START Supplied data

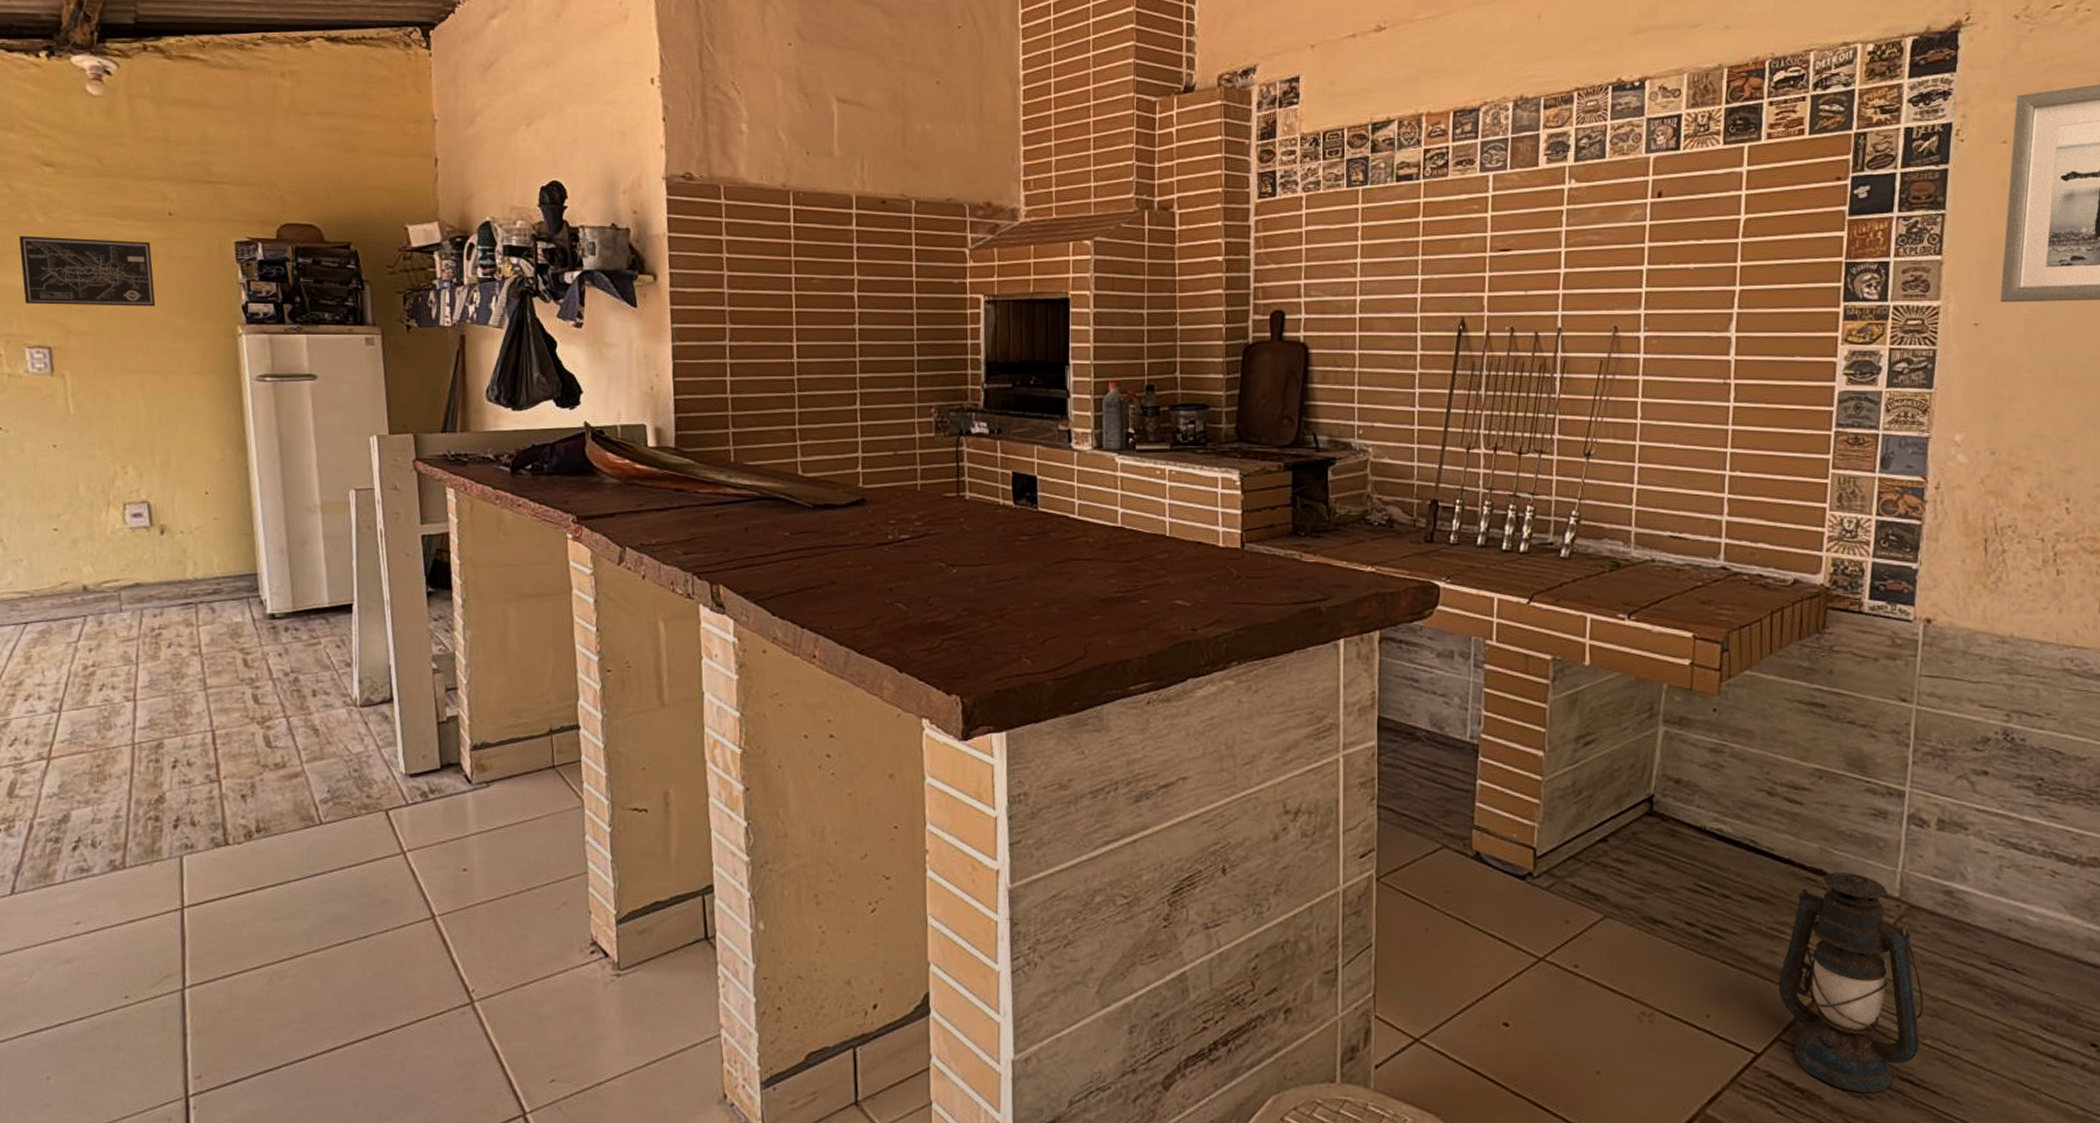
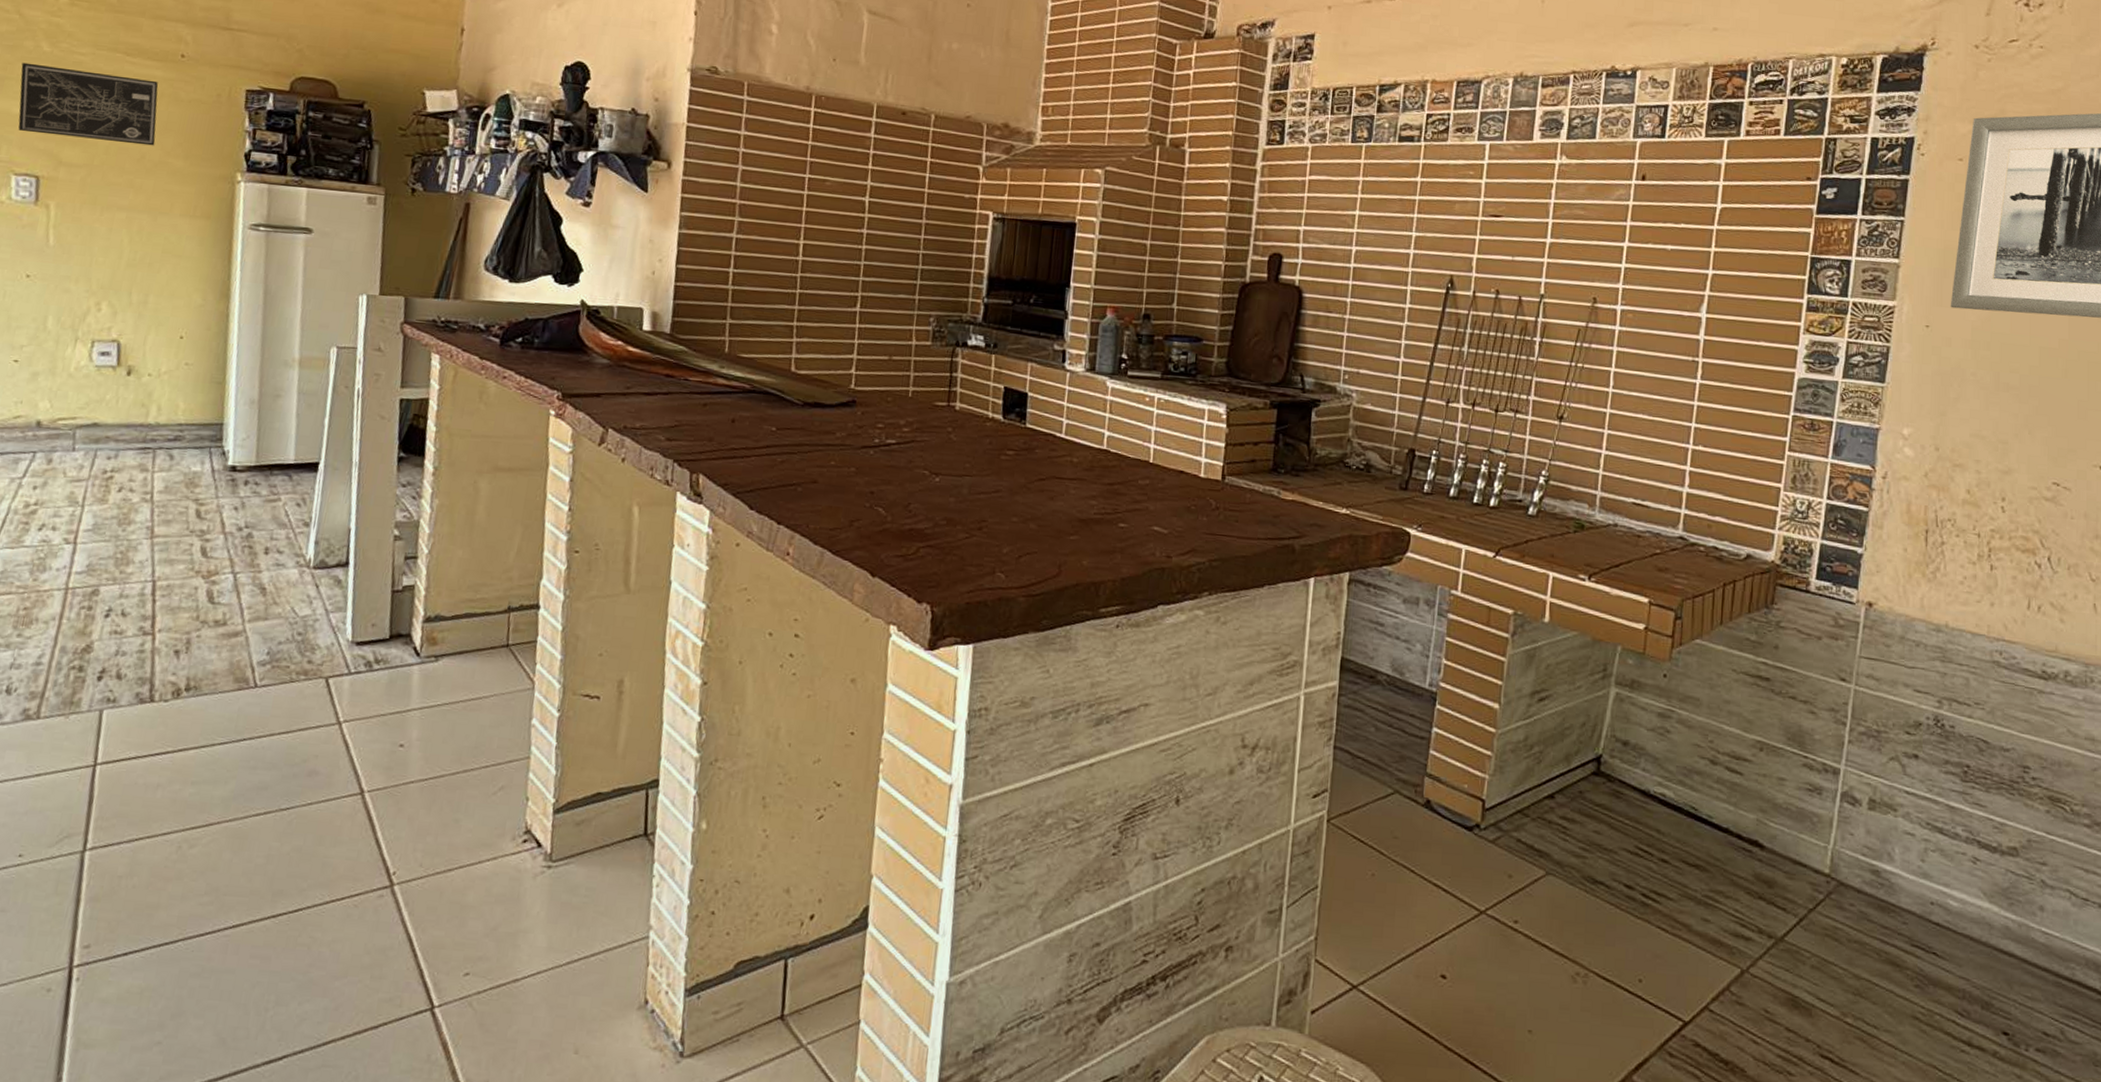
lantern: present [1778,872,1924,1092] -> none [1709,844,1847,1069]

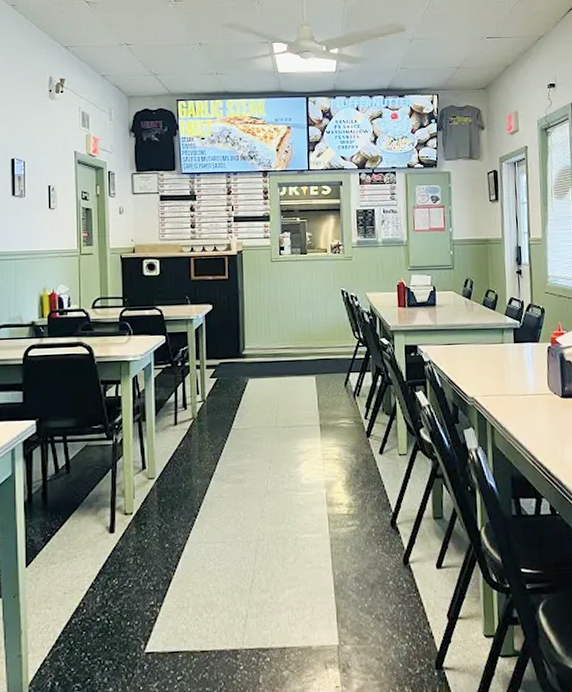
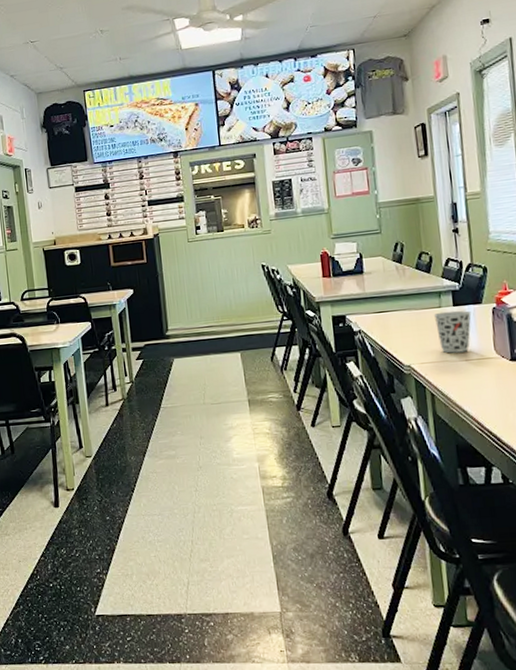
cup: none [496,347,530,388] -> present [433,310,471,353]

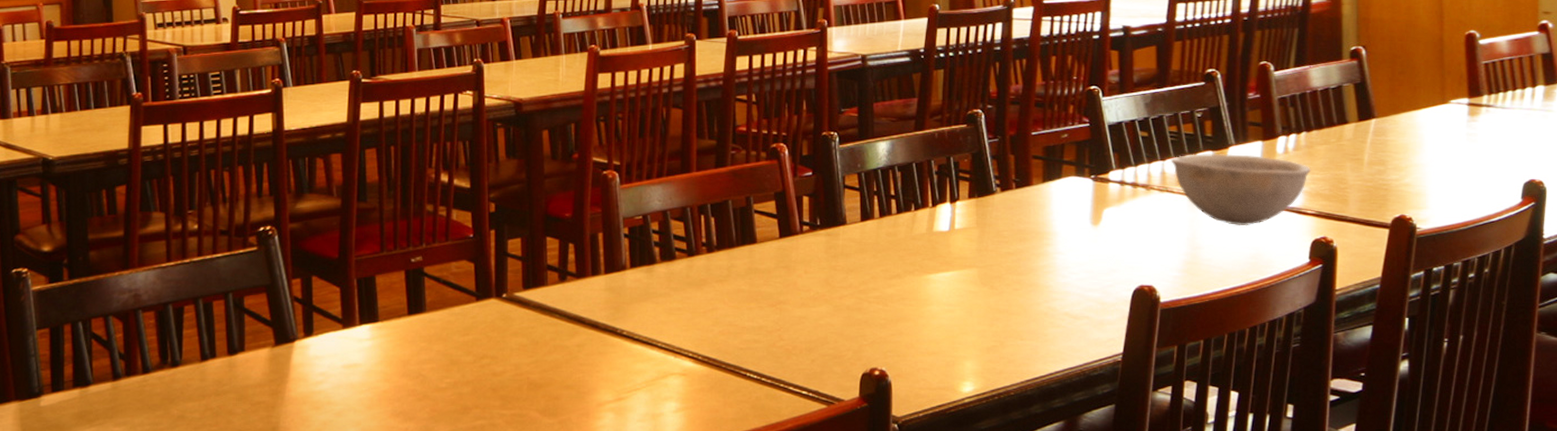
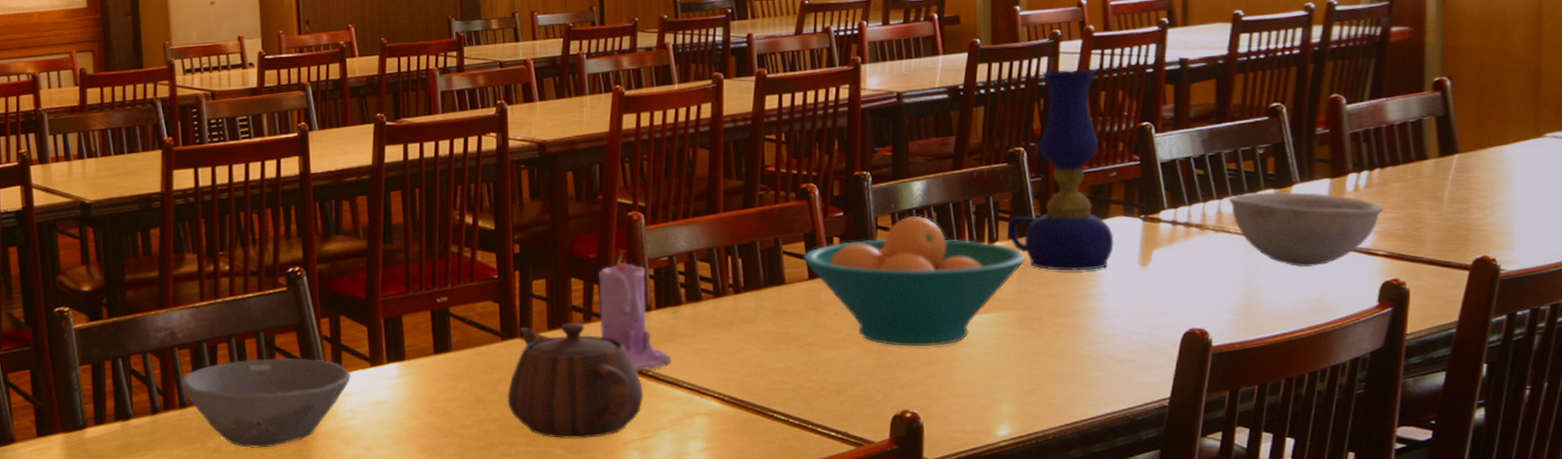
bowl: none [144,319,323,414] -> present [181,357,352,448]
teapot: none [481,282,619,401] -> present [507,322,644,439]
candle: none [574,209,646,331] -> present [599,250,672,371]
fruit bowl: none [774,175,985,305] -> present [803,215,1026,347]
oil lamp: none [968,35,1067,229] -> present [1007,70,1114,271]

END Supplied data

How to complete this task
Would you please set down the data above again exactly, without its pictures?

The completed task
lantern: present [1778,872,1924,1092] -> none [1709,844,1847,1069]

cup: none [496,347,530,388] -> present [433,310,471,353]

bowl: none [144,319,323,414] -> present [181,357,352,448]
teapot: none [481,282,619,401] -> present [507,322,644,439]
candle: none [574,209,646,331] -> present [599,250,672,371]
fruit bowl: none [774,175,985,305] -> present [803,215,1026,347]
oil lamp: none [968,35,1067,229] -> present [1007,70,1114,271]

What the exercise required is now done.